Goal of the exercise: Switch "WiFi" to "Wi-Fi" throughout the records and write the lines out again with nothing else altered. Leave the pictures out of your answer.

Collected data
>>>>
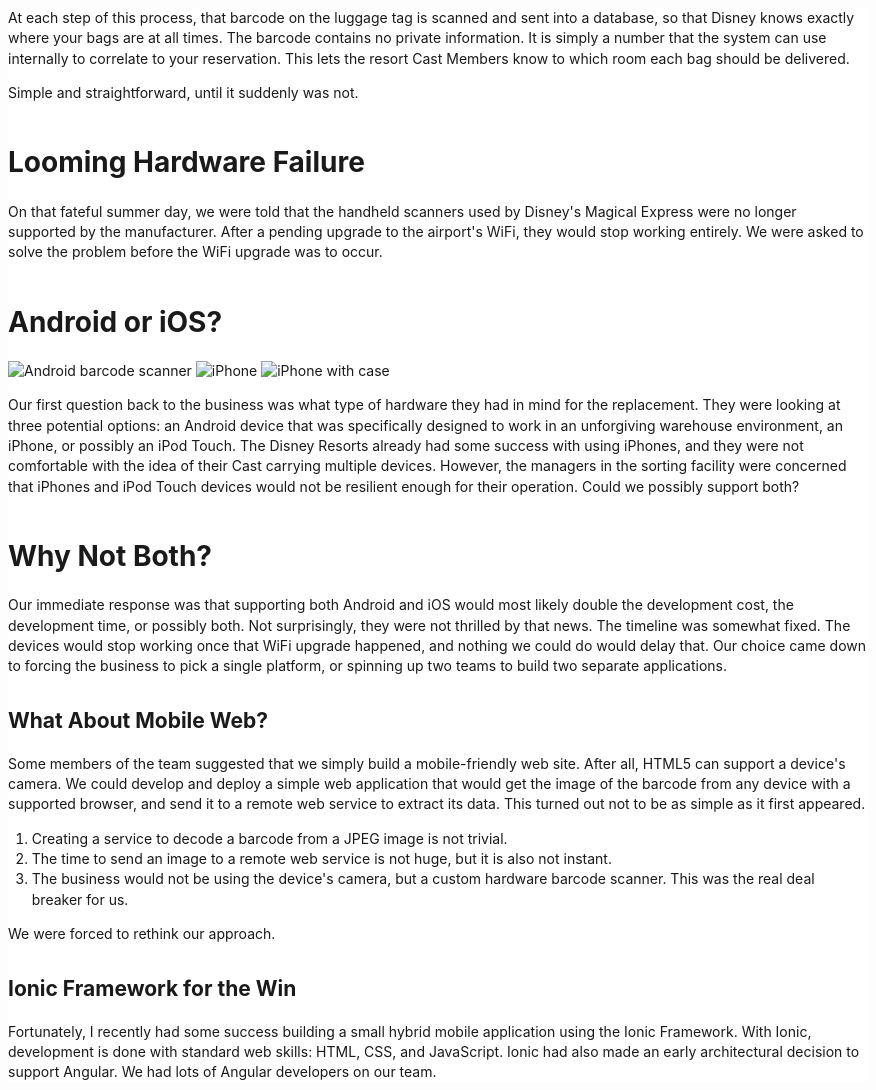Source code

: At each step of this process, that barcode on the luggage tag is scanned and sent into a database, so that Disney knows exactly where your bags are at all times. The barcode contains no private information. It is simply a number that the system can use internally to correlate to your reservation. This lets the resort Cast Members know to which room each bag should be delivered.

Simple and straightforward, until it suddenly was not.

# Looming Hardware Failure
On that fateful summer day, we were told that the handheld scanners used by Disney's Magical Express were no longer supported by the manufacturer. After a pending upgrade to the airport's WiFi, they would stop working entirely. We were asked to solve the problem before the WiFi upgrade was to occur.

# Android or iOS?

![Android barcode scanner](https://walkingriver.com/assets/img/2020-07-16-12-57-07.png) ![iPhone](https://walkingriver.com/assets/img/2020-07-16-12-57-14.png) ![iPhone with case](https://walkingriver.com/assets/img/2020-07-16-12-57-22.png)

Our first question back to the business was what type of hardware they had in mind for the replacement. They were looking at three potential options: an Android device that was specifically designed to work in an unforgiving warehouse environment, an iPhone, or possibly an iPod Touch. The Disney Resorts already had some success with using iPhones, and they were not comfortable with the idea of their Cast carrying multiple devices. However, the managers in the sorting facility were concerned that iPhones and iPod Touch devices would not be resilient enough for their operation. Could we possibly support both?

# Why Not Both?
Our immediate response was that supporting both Android and iOS would most likely double the development cost, the development time, or possibly both. Not surprisingly, they were not thrilled by that news. The timeline was somewhat fixed. The devices would stop working once that WiFi upgrade happened, and nothing we could do would delay that. Our choice came down to forcing the business to pick a single platform, or spinning up two teams to build two separate applications.

## What About Mobile Web?
Some members of the team suggested that we simply build a mobile-friendly web site. After all, HTML5 can support a device's camera. We could develop and deploy a simple web application that would get the image of the barcode from any device with a supported browser, and send it to a remote web service to extract its data. This turned out not to be as simple as it first appeared. 

1. Creating a service to decode a barcode from a JPEG image is not trivial.
2. The time to send an image to a remote web service is not huge, but it is also not instant. 
3. The business would not be using the device's camera, but a custom hardware barcode scanner. This was the real deal breaker for us.

We were forced to rethink our approach.

## Ionic Framework for the Win
Fortunately, I recently had some success building a small hybrid mobile application using the Ionic Framework. With Ionic, development is done with standard web skills: HTML, CSS, and JavaScript. Ionic had also made an early architectural decision to support Angular. We had lots of Angular developers on our team.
<<<<
Response to the exercise:
Source code

: At each step of this process, that barcode on the luggage tag is scanned and sent into a database, so that Disney knows exactly where your bags are at all times. The barcode contains no private information. It is simply a number that the system can use internally to correlate to your reservation. This lets the resort Cast Members know to which room each bag should be delivered.

Simple and straightforward, until it suddenly was not.

# Looming Hardware Failure
On that fateful summer day, we were told that the handheld scanners used by Disney's Magical Express were no longer supported by the manufacturer. After a pending upgrade to the airport's Wi-Fi, they would stop working entirely. We were asked to solve the problem before the Wi-Fi upgrade was to occur.

# Android or iOS?

![Android barcode scanner](https://walkingriver.com/assets/img/2020-07-16-12-57-07.png) ![iPhone](https://walkingriver.com/assets/img/2020-07-16-12-57-14.png) ![iPhone with case](https://walkingriver.com/assets/img/2020-07-16-12-57-22.png)

Our first question back to the business was what type of hardware they had in mind for the replacement. They were looking at three potential options: an Android device that was specifically designed to work in an unforgiving warehouse environment, an iPhone, or possibly an iPod Touch. The Disney Resorts already had some success with using iPhones, and they were not comfortable with the idea of their Cast carrying multiple devices. However, the managers in the sorting facility were concerned that iPhones and iPod Touch devices would not be resilient enough for their operation. Could we possibly support both?

# Why Not Both?
Our immediate response was that supporting both Android and iOS would most likely double the development cost, the development time, or possibly both. Not surprisingly, they were not thrilled by that news. The timeline was somewhat fixed. The devices would stop working once that Wi-Fi upgrade happened, and nothing we could do would delay that. Our choice came down to forcing the business to pick a single platform, or spinning up two teams to build two separate applications.

## What About Mobile Web?
Some members of the team suggested that we simply build a mobile-friendly web site. After all, HTML5 can support a device's camera. We could develop and deploy a simple web application that would get the image of the barcode from any device with a supported browser, and send it to a remote web service to extract its data. This turned out not to be as simple as it first appeared. 

1. Creating a service to decode a barcode from a JPEG image is not trivial.
2. The time to send an image to a remote web service is not huge, but it is also not instant. 
3. The business would not be using the device's camera, but a custom hardware barcode scanner. This was the real deal breaker for us.

We were forced to rethink our approach.

## Ionic Framework for the Win
Fortunately, I recently had some success building a small hybrid mobile application using the Ionic Framework. With Ionic, development is done with standard web skills: HTML, CSS, and JavaScript. Ionic had also made an early architectural decision to support Angular. We had lots of Angular developers on our team.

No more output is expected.